It's the kind of electrifying, almost ecstatic moment that reveals Mexican director Alejandro González Iñárritu ("Amores Perros," "21 Grams") as one of the purest talents to emerge in this medium since Martin Scorsese. Beyond cinematic daring, the nightclub scene seems to reflect or capture, if only for an instant, the themes that González Iñárritu and screenwriter Guillermo Arriaga fumble with over the course of this sprawling two-hour-plus film. We are all connected, your experiences of joy and pain are closely akin to mine, but we can only pierce each other's consciousness in fleeting, split-second increments.

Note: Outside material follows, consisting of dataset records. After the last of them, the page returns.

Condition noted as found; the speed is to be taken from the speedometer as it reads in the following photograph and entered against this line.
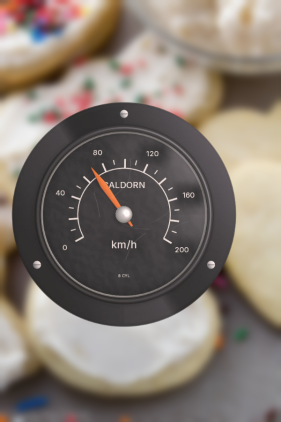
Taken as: 70 km/h
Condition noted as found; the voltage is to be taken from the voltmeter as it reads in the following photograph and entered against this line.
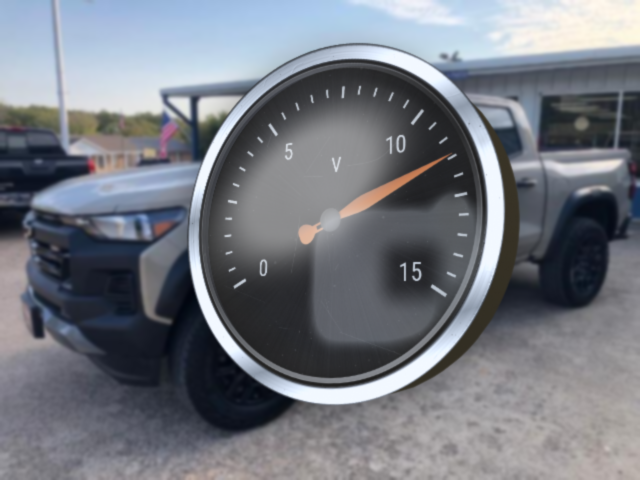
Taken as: 11.5 V
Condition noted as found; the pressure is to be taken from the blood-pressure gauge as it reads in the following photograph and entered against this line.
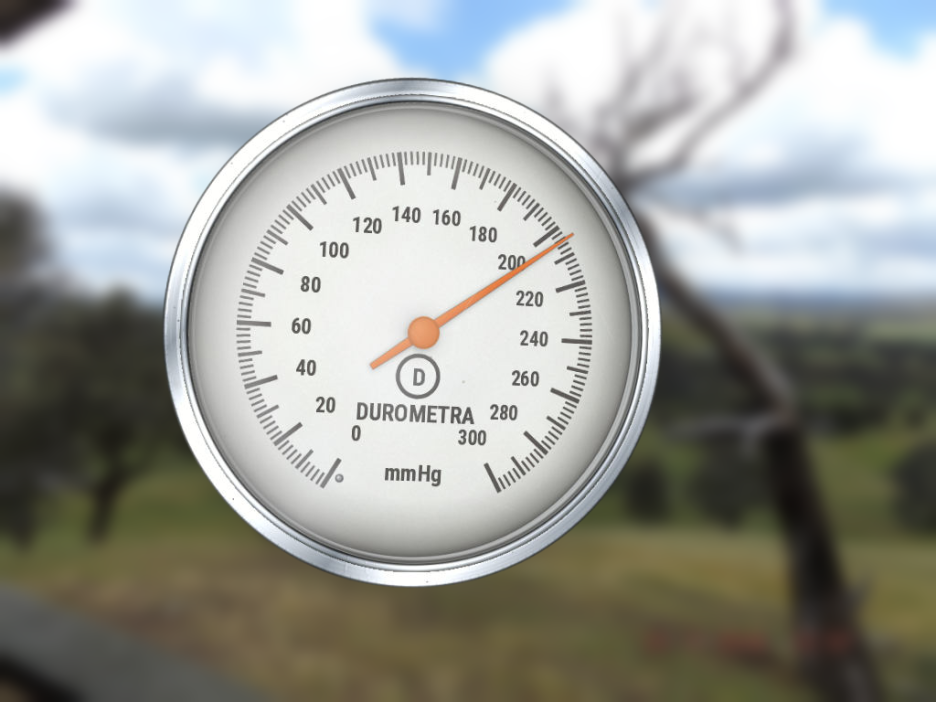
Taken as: 204 mmHg
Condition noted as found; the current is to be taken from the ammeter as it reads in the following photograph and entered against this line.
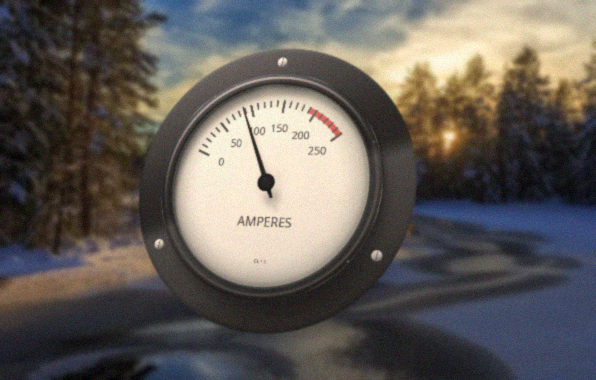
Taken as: 90 A
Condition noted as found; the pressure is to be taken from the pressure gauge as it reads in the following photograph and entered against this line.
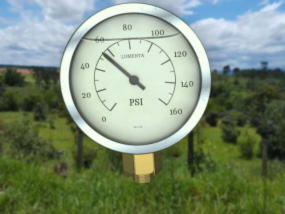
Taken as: 55 psi
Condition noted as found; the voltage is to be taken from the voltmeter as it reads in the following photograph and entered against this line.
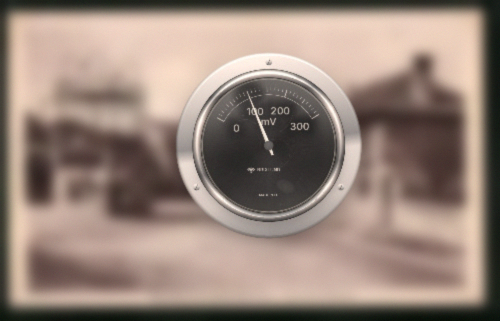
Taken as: 100 mV
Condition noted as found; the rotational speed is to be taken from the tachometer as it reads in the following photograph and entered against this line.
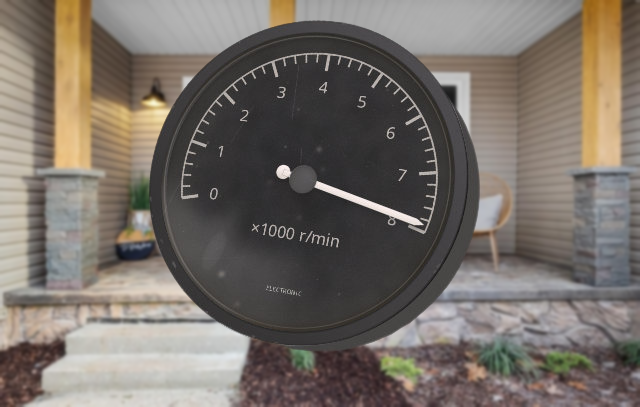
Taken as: 7900 rpm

Personally, I believe all that, or I think I do. But the risk that "Babel" takes, in laboriously and lovingly connecting the private tragedies of four families in four different countries, is turning that observation, which may be lovely as a momentary flash of insight, into a stoned college freshman's profound theory about the universe. Tremendous resources have been expended here so that Cate Blanchett can lie on a dirt floor and moan, while we ponder why we can't all get along, and whether we aren't all the same under the skin.
Last spring at Cannes, González Iñárritu won the best director prize for "Babel," which seemed to me, even at the time, like a way of saying: We can't tell if the movie's any good in the end, but it sure looks great. (The cinematography, as in his other films, is by Rodrigo Prieto.) Mind you, the journey in this case may be well worth it, even if the destination turns out to be the same dusty corner we started from.
Scene by scene and storyline by storyline, "Babel" is a wrenching, engaging picture with tremendous tonal variation. While Chieko, the brassy, horny Tokyo teenager, is trying to get laid and dealing with the prejudice and disdain of hearing teens, many other things are happening at other points in the movie's space-time continuum. (This film's interlocking chronologies are nearly as complicated as those of "Memento" or "Pulp Fiction," but they're elegantly handled. By the end we know what has happened and in what order.)
Richard (Brad Pitt) and Susan (Blanchett) are a California couple taking a bus tour through the Moroccan desert, in an attempt to repair their failing marriage. In the mountains they're passing through, a Berber farmer named Abdullah (Mustapha Rachidi) has just bought a rifle to protect his goat herd and entrusted it to his sons, Yussef (Boubker Ait El Caid) and Ahmed (Said Tarchani). Back in San Diego, Richard and Susan's kids, Debbie (Elle Fanning) and Mike (Nathan Gamble), are under the care of Amelia (Adriana Barraza), their beloved nanny, who needs some time off to visit her home village in northern Mexico for her son's wedding.
Something goes badly wrong in Morocco, though, and you can probably guess what. (This plot point is revealed near the beginning of the film, but if you really don't want to know more, move on to another article right now.) Hanging around on a desolate slope with the goats, Yussef and Ahmed persuade each other to take potshots at various distant targets. They shoot at the bus from a mile or more away, not understanding that they're firing a high-powered Winchester hunting rifle. They turn away, bored with the game. And then the bus screeches to a stop, and they hear distant screaming.
So begins an odyssey that will bring Richard and the critically injured Susan to a remote Berber village, where a veterinarian -- the only "doctor" anywhere in the vicinity -- stitches her wounds without anesthetic and an old woman gives her something to smoke that eases the pain. (One guess!) Meanwhile, Abdullah's family becomes the object of a manhunt by the ruthless Moroccan police, and the U.S. government makes angry noises about terrorism.